Die Forderung ist selbst für den wortgewaltigen Donald Trump starker Tobak: Kein Muslim soll mehr in die USA einreisen dürfen. Die Reaktionen fallen entsprechend emotional aus.

Neuer Paukenschlag von Donald Trump: Mit seiner Forderung eines kompletten Einreiseverbots für Muslime in die USA löste der republikanische Präsidentschaftsbewerber heftige Reaktionen in allen politischen Lagern aus.

Gewalt gegen Amerikaner befürworten?

Trump begründete seine radikale Forderung am Montag in einer Mitteilung mit einer Umfrage. Darin habe eine große Zahl der befragten Muslime Gewalt gegen Amerikaner in den USA bejaht, weil sie Teil des globalen Dschihad (Heiliger Krieg) sei.
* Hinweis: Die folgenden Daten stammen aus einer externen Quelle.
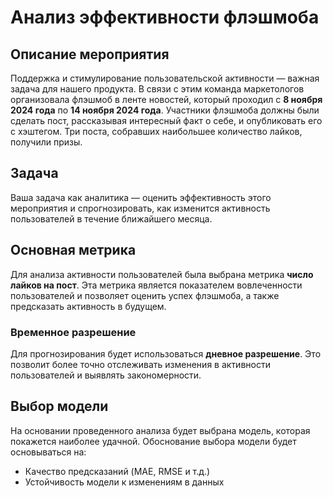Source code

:# Анализ эффективности флэшмоба

## Описание мероприятия

Поддержка и стимулирование пользовательской активности — важная задача для нашего продукта. В связи с этим команда маркетологов организовала флэшмоб в ленте новостей, который проходил с **8 ноября 2024 года** по **14 ноября 2024 года**. Участники флэшмоба должны были сделать пост, рассказывая интересный факт о себе, и опубликовать его с хэштегом. Три поста, собравших наибольшее количество лайков, получили призы.

## Задача

Ваша задача как аналитика — оценить эффективность этого мероприятия и спрогнозировать, как изменится активность пользователей в течение ближайшего месяца.

## Основная метрика

Для анализа активности пользователей была выбрана метрика **число лайков на пост**. Эта метрика является показателем вовлеченности пользователей и позволяет оценить успех флэшмоба, а также предсказать активность в будущем.

### Временное разрешение

Для прогнозирования будет использоваться **дневное разрешение**. Это позволит более точно отслеживать изменения в активности пользователей и выявлять закономерности.

## Выбор модели

На основании проведенного анализа будет выбрана модель, которая покажется наиболее удачной. Обоснование выбора модели будет основываться на:
- Качество предсказаний (MAE, RMSE и т.д.)
- Устойчивость модели к изменениям в данных
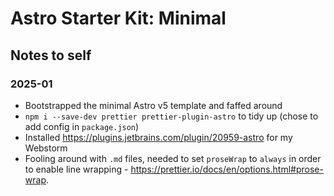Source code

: # Astro Starter Kit: Minimal

## Notes to self

### 2025-01

- Bootstrapped the minimal Astro v5 template and faffed around
- `npm i --save-dev prettier prettier-plugin-astro` to tidy up (chose to add config in `package.json`)
- Installed https://plugins.jetbrains.com/plugin/20959-astro for my Webstorm
- Fooling around with `.md` files, needed to set `proseWrap` to `always` in order to enable line wrapping -
  https://prettier.io/docs/en/options.html#prose-wrap.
Die Umfrage wurde angeblich im Frühsommer 2015 unter 600 Menschen gemacht. Eine entsprechende Mitteilung des befragenden Instituts soll vom 23. Juni stammen.

Die Repräsentanten des Landes müssten nun klären, was eigentlich los sei, erklärte Trump. "Wir müssen herausfinden, woher all dieser Hass kommt."

Trumps Forderung kommt wenige Tage nach einer mutmaßlichen Terrorattacke im kalifornischen San Bernardino, bei der 14 Menschen erschossen wurden.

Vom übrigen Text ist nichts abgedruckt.